Extrahierter Text >>
════════════════

BGH, Versäumnisurteil vom 30. Juli 2008 - XII ZR 126/06
Anteilige Haftung & f
iktives Einkommen
beim Volljährigenunterhalt

(Zitat, Rn 31) "Allein aufgrund des Umstands, dass es sich um fiktives Einkommen handelt, folgt auch im Rahmen der anteiligen Unterhaltspflicht nach § 1606 Abs. 3 Satz 1 BGB noch nicht, dass eine Mithaftung entfällt. Anderenfalls hätte der Elternteil die Möglichkeit, durch seine Pflichtverletzung den Wegfall seiner Unterhaltspflicht herbeizuführen. (...) Die Zurechnung fiktiven Einkommens ist für jedes Unterhaltsverhältnis gesondert zu beurteilen und setzt voraus, dass der Unterhaltspflichtige im jeweiligen Unterhaltsverhältnis gegen seine > unterhaltsrechtliche Erwerbsobliegenheit verstoßen hat. Die Erwerbsobliegenheiten beim Ehegattenunterhalt und beim Kindesunterhalt sind unterschiedlich ausgestaltet. Sie unterscheiden sich nicht zuletzt auch danach, ob sie den Unterhaltsberechtigten oder den Unterhaltspflichtigen betreffen, wie der vorliegende Fall deutlich macht. Während die Beklagte im Rahmen des Ehegattenunterhalts schon seit 1998 unterhaltsrechtlich zu einer Erwerbstätigkeit verpflichtet war, erfüllte sie ihre Unterhaltspflicht gegenüber den Kindern, solange diese noch minderjährig waren, allein durch deren Pflege und Erziehung (§ 1606 Abs. 3 Satz 2 BGB) . Da der Barunterhalt der Kinder gesichert war (§ 1603 Abs. 2 Satz 3 BGB) und auch ansonsten > kein Ausnahmefall von der Regel des § 1606 Abs. 3 Satz 2 BGB in Betracht kommt, war die Beklagte gegenüber ihren Kindern somit erst seit deren im Mai 2005 eingetretener Volljährigkeit zu einer Erwerbstätigkeit verpflichtet."


Leistungsfähiger Elternteil

bei Patchwork


OLG Düsseldorf, Beschluss vom 10.03.1992 - 1 WF 107/91 ( FamRZ 1992, 1099)
Volljährigenunterhalt bei Eltern mit neuem Lebenspartner - Patchwork


Anmerkung : Wenn ein anteilig haftender Elternteil mit einem neuen Partner (> Pachtwork) zusammen lebt, hat das Einfluss auf Haftungsverteilung. Denn beim Elternteil mit neuem Lebenspartner kommt es entweder wegen des Zusammenlebensin neuer Haushaltsgemeinschaft zur Zurechnung von weiterem Einkommen und/oder zur Korrektur der Selbstbehaltsätze.

════════════════

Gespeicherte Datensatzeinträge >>
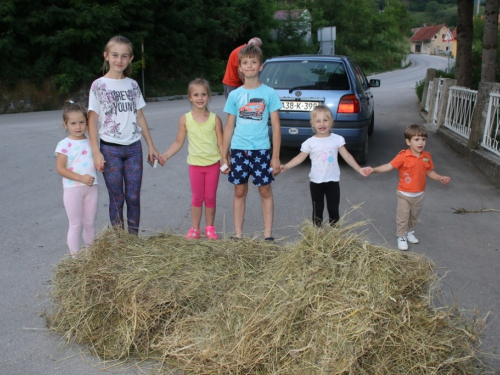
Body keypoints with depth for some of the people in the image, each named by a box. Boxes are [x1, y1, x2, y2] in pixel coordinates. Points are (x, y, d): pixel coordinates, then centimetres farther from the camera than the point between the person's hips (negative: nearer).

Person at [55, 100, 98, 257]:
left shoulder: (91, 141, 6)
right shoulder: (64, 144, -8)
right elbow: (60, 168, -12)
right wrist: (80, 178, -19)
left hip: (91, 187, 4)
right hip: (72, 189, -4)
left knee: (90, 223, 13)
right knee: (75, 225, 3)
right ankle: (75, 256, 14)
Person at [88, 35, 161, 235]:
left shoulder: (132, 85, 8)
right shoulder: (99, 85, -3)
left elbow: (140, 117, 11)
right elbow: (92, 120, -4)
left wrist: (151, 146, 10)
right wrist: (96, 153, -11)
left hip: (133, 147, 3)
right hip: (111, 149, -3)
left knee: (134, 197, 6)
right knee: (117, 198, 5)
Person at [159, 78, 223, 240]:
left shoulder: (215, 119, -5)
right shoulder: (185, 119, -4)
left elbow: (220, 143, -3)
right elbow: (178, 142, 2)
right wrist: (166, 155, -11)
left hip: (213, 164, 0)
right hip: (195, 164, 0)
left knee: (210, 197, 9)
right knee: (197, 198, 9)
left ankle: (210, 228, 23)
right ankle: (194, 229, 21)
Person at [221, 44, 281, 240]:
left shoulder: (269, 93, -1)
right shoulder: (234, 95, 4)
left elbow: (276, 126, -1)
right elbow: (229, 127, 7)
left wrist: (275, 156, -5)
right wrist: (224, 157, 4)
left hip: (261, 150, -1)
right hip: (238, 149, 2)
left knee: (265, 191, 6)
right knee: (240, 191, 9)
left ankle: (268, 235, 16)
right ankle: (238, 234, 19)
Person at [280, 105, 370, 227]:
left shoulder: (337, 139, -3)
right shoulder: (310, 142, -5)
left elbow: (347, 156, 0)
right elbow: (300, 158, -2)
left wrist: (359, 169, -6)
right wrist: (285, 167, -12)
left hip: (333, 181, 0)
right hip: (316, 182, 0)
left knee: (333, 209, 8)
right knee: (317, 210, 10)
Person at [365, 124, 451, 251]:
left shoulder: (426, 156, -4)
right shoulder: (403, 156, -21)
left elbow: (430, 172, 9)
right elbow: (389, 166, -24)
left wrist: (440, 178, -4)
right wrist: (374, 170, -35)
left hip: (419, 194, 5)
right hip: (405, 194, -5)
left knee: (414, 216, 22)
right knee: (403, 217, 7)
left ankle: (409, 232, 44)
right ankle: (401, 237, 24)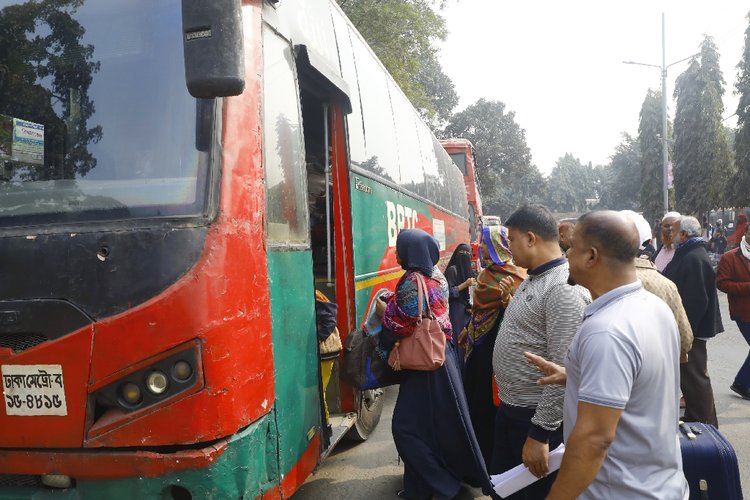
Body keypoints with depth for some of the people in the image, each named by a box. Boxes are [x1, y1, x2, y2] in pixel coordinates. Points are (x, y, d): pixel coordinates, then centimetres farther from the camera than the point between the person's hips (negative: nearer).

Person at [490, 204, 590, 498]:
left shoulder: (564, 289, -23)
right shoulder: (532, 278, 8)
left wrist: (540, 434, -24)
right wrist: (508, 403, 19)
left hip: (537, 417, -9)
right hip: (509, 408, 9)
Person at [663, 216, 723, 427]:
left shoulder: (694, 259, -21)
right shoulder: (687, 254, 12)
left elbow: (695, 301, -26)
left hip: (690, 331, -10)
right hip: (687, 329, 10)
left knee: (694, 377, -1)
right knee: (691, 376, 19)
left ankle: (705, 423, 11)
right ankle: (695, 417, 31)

════════════════

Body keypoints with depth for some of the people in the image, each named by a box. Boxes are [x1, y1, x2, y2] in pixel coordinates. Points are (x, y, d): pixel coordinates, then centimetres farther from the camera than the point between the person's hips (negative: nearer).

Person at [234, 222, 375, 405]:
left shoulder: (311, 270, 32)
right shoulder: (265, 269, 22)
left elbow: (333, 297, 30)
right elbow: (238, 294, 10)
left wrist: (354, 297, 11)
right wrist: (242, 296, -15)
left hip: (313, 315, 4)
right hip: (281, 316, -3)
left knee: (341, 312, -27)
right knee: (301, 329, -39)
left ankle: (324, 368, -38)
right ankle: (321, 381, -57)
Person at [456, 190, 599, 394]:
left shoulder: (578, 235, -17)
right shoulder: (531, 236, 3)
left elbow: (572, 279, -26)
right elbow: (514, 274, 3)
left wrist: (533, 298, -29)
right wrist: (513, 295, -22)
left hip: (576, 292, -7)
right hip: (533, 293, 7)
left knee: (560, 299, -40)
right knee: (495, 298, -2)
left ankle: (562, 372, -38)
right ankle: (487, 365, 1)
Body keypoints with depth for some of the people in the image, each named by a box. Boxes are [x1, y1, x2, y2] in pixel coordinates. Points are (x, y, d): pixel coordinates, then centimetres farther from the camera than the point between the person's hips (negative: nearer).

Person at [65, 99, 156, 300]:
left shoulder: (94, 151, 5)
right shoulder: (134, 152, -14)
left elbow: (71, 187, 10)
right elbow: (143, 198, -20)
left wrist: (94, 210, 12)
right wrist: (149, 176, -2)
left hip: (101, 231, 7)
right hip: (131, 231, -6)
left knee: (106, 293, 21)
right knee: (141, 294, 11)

════════════════

Aufgaben >>
a - Gib aus dem Text zum Volljährigenunterhalt den Abschnitt wortgetreu wieder, der mit den Worten "Leistungsfähiger Elternteil" beginnt und mit "Korrektur der Selbstbehaltsätze." endet.
b - Seit wann war die Beklagte laut dem Text zum Volljährigenunterhalt gegenüber ihren Kindern zu einer Erwerbstätigkeit verpflichtet?
c - Knüpfe an das Ende des Textes zum Volljährigenunterhalt an und schreibe ihn weiter.
Die Einträge spielen hierfür keine Rolle.

Lösungen >>
a -
Leistungsfähiger Elternteil

bei Patchwork


OLG Düsseldorf, Beschluss vom 10.03.1992 - 1 WF 107/91 ( FamRZ 1992, 1099)
Volljährigenunterhalt bei Eltern mit neuem Lebenspartner - Patchwork


Anmerkung : Wenn ein anteilig haftender Elternteil mit einem neuen Partner (> Pachtwork) zusammen lebt, hat das Einfluss auf Haftungsverteilung. Denn beim Elternteil mit neuem Lebenspartner kommt es entweder wegen des Zusammenlebensin neuer Haushaltsgemeinschaft zur Zurechnung von weiterem Einkommen und/oder zur Korrektur der Selbstbehaltsätze.

b - Seit der im Mai 2005 eingetretenen Volljährigkeit der Kinder.

c -
  • Weiterführende Links:
    Unterhaltspflicht bei Patchwork > hier

Unterhaltsbegrenzung
Wenn ein Elternteil nicht leistungsfähig ist


BGH, Versäumnisurteil vom 30. Juli 2008 - XII ZR 126/06
Abgekürzte Bedarfsermittlung mit Düsseldorfer Tabelle: Wenn ein Elternteil nicht leistungsfähig ist


(Zitat, Rn 31 ) "Nach ständiger Rechtsprechung schuldet ein Elternteil allerdings höchstens den Unterhalt, der sich allein auf der Grundlage seines Einkommens aus der vierten Altersstufe der Düsseldorfer Tabelle ergibt (Senatsurteil BGHZ 164, 375, 378 = FamRZ 2006, 99, 100). Die Berechnung kann abgekürzt werden, wenn nur ein Elternteil Einkommen oberhalb des > eigenen angemessenen Unterhalts im Sinne von § 1603 Abs. 1 BGB (...) erzielt und der andere Elternteil nicht leistungsfähig ist. In diesem Fall kann der Kindesunterhalt zur Vereinfachung sogleich allein nach dem Einkommen des allein leistungsfähigen Elternteils bestimmt werden. (...)"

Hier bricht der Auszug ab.